Moore and Black drafted drummer D.J. Fontana to become the Blue Moon Boys, the band that would accompany Presley throughout his rise to superstardom. In addition to the string of hits, the group appeared in four of Presley’s movies – Jailhouse Rock, Loving You, King Creole and G.I. Blues.

Scotty Moore and Elvis Presley
Michael Ochs Archives/Getty

Presley was drafted into the Army in 1958, and he abounded live performances upon his return two years later. This effectively ended the band, but Moore found work as a producer and studio owner. He teamed with Presley only once more, during his 1968 NBC “comeback” television special.

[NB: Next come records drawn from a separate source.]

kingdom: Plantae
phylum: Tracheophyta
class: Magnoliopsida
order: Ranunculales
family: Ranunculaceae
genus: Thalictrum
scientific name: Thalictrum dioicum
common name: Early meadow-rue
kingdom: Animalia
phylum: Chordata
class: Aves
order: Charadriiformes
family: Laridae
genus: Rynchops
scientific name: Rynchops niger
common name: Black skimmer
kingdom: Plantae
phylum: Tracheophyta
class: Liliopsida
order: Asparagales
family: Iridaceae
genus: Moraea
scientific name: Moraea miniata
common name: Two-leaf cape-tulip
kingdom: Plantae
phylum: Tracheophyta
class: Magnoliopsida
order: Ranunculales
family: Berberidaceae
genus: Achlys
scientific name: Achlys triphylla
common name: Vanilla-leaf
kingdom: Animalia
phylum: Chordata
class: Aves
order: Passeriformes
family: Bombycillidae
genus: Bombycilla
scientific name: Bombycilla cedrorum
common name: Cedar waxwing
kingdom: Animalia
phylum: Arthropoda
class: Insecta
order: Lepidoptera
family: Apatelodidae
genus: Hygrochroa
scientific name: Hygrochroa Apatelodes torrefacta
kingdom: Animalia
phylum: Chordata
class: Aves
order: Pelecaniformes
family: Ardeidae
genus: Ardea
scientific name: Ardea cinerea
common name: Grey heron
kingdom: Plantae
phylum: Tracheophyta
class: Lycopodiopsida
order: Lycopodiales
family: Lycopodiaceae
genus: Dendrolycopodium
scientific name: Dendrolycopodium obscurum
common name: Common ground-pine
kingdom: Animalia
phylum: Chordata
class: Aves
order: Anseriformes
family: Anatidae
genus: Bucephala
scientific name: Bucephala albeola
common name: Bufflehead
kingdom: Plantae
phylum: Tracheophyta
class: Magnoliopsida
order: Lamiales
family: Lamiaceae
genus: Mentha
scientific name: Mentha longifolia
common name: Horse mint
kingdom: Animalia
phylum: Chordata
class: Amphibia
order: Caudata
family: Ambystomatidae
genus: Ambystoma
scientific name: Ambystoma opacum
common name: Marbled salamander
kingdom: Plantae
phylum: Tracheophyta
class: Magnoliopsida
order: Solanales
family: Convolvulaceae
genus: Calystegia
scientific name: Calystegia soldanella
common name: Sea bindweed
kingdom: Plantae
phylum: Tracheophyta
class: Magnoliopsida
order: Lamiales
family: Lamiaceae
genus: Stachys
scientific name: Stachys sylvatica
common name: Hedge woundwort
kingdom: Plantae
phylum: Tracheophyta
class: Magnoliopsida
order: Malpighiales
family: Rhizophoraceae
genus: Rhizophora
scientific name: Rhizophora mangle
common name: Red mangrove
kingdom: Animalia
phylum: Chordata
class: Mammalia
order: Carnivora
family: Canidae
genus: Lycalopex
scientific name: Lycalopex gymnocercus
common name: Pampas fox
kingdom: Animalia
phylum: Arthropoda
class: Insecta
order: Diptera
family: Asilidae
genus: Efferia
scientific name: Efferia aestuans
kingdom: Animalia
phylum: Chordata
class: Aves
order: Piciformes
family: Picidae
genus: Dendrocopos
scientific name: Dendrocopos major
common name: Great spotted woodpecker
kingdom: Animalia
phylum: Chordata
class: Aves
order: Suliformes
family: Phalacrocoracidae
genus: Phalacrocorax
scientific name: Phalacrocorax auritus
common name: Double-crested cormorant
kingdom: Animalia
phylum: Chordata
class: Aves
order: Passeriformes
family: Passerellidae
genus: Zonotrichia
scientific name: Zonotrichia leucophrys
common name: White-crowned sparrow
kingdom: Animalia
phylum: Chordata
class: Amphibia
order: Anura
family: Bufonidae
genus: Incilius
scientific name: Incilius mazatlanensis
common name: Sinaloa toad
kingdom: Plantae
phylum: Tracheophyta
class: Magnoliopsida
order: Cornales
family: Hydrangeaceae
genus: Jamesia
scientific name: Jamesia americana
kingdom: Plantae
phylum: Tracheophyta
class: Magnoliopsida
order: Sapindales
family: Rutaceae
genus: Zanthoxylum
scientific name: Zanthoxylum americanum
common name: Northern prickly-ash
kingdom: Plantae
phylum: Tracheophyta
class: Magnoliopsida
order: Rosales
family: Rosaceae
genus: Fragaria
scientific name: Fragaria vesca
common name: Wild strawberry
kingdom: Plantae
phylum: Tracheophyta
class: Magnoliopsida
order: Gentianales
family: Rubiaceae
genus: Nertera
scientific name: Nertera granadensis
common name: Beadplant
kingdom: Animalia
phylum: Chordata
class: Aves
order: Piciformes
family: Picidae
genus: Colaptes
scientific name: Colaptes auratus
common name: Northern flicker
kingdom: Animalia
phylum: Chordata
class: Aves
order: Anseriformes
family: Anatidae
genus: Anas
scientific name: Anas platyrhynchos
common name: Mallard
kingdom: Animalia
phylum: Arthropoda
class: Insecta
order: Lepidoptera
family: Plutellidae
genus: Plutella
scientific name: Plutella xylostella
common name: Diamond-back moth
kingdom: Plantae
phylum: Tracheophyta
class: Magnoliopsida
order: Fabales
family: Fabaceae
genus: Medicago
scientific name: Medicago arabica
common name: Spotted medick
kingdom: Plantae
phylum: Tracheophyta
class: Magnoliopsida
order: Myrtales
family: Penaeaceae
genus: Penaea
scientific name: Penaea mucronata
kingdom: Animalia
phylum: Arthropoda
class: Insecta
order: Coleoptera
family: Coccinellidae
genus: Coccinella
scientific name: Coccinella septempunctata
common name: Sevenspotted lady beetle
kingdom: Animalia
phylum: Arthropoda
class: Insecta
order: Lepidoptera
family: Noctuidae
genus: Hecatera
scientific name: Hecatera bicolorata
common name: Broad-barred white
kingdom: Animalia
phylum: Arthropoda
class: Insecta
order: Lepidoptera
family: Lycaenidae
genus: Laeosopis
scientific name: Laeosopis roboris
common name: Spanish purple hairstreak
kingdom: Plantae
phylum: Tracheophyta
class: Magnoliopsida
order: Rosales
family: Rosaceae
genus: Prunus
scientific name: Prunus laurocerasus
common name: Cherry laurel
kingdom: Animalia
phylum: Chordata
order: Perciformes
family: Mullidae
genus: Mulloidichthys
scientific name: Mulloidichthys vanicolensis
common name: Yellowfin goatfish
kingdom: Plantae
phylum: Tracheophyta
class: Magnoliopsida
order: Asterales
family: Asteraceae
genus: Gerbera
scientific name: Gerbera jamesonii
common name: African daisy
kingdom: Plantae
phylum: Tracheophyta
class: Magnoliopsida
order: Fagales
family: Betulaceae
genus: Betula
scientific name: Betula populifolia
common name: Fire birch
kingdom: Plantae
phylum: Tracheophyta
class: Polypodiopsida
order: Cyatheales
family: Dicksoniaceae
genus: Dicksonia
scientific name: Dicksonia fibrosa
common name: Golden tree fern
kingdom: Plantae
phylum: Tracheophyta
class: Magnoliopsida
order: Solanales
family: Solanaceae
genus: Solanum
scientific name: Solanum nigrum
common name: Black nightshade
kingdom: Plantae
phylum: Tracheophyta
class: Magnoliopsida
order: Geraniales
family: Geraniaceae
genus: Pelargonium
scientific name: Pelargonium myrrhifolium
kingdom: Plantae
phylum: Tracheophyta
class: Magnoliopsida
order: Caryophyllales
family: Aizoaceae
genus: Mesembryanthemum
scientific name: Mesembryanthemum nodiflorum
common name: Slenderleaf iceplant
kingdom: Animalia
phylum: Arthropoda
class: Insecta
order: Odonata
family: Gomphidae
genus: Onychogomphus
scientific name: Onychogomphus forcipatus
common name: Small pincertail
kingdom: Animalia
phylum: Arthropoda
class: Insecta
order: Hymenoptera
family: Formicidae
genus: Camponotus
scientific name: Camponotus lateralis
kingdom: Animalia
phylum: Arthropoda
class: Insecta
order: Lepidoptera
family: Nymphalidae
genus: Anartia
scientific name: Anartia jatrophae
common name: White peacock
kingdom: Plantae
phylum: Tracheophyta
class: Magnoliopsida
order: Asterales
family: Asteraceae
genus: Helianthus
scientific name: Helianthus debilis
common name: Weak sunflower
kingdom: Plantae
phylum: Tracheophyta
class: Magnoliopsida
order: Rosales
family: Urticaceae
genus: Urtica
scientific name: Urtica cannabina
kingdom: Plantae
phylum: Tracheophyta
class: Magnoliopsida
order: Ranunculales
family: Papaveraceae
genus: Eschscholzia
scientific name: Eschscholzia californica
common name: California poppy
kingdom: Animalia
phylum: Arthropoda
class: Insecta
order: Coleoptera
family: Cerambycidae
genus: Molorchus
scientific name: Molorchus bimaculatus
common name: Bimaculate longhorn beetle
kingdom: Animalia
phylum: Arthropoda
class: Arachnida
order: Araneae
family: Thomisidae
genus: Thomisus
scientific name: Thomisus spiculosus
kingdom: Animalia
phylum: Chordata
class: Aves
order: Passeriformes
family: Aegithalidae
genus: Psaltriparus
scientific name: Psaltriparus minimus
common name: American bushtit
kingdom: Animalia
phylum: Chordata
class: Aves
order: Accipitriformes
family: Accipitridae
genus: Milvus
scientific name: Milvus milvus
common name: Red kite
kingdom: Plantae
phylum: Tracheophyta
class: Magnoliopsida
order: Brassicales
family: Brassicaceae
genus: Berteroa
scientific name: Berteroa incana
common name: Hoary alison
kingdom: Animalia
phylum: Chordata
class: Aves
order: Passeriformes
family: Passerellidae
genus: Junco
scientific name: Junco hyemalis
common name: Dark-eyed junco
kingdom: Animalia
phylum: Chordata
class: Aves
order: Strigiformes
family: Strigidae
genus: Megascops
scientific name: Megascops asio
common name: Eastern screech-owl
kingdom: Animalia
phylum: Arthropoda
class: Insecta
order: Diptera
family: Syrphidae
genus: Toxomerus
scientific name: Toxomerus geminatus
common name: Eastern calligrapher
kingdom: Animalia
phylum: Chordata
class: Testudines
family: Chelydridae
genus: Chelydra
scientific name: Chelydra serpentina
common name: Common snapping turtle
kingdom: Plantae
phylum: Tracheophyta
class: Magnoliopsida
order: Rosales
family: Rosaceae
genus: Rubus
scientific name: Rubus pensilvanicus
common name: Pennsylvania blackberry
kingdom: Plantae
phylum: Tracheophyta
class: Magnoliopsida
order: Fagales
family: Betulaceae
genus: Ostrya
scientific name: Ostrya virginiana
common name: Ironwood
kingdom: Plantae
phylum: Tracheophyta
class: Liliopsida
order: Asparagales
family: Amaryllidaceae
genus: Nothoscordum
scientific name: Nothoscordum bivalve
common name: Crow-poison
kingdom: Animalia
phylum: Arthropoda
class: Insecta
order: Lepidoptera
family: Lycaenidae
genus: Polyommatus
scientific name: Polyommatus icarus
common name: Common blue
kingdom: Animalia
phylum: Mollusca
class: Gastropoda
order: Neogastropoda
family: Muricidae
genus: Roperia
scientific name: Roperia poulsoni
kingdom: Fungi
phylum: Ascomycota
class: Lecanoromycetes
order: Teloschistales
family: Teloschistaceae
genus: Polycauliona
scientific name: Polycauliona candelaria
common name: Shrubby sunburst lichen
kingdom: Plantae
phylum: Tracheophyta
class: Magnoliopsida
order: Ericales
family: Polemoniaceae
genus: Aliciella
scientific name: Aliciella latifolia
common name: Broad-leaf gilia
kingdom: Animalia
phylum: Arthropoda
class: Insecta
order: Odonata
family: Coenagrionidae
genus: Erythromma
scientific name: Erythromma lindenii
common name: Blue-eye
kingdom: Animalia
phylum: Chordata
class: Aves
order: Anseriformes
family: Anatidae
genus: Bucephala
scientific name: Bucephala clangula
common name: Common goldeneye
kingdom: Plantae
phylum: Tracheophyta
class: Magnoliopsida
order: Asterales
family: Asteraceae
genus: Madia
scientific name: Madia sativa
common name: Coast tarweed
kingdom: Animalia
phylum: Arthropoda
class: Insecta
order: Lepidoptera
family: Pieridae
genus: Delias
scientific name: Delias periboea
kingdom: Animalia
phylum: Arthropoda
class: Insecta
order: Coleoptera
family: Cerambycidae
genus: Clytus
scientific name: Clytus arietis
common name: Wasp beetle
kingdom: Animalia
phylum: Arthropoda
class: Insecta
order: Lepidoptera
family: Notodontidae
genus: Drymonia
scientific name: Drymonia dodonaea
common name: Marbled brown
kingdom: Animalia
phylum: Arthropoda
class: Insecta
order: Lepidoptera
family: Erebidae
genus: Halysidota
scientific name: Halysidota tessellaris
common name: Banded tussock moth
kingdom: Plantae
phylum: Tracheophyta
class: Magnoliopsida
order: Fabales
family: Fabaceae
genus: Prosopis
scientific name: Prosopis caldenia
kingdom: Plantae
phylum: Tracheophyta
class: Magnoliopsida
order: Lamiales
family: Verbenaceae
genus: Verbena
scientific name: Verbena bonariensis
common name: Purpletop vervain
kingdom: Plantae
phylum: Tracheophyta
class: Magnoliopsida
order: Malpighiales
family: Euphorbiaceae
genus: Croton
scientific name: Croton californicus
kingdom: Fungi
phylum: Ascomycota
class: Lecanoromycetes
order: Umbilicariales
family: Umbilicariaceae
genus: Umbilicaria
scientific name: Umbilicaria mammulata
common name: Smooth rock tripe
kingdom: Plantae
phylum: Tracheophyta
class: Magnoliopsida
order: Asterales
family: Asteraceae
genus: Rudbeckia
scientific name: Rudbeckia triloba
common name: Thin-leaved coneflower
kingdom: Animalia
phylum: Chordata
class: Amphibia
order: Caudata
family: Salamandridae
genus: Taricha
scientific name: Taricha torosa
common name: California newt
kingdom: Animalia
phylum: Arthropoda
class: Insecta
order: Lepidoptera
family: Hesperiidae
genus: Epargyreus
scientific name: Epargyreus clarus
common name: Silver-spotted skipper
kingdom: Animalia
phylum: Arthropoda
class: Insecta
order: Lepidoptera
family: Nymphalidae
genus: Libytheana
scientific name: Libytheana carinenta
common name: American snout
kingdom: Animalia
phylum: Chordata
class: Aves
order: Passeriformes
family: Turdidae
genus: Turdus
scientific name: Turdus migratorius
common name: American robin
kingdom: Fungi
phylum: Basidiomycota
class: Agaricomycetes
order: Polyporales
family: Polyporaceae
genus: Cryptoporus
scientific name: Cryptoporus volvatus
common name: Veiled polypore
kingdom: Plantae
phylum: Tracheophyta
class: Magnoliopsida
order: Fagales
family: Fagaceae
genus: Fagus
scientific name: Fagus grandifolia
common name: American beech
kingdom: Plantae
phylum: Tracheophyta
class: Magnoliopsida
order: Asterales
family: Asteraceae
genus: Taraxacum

His guitar work influenced countless rock icons. Tributes continue to pour in from industry figures, including Billy Idol, Bryan Adams, Joe Satriani, and other.

Presley’s former wife, Priscilla Presley, paid tribute to Moore in a statement Tuesday night. “Elvis loved Scotty dearly and treasured those amazing years together, both in the studio and on the road. Scotty was an amazing musician and a legend in his own right. The incredible music that Scotty and Elvis made together will live forever and influence generations to come.”

Moore was inducted into the Rock and Roll Hall of Fame in 2000. It was the first year that the institution honored sidemen, categorized as “those musicians who have spent their careers out of the spotlight, performing as backup musicians for major artists on recording sessions and in concert.”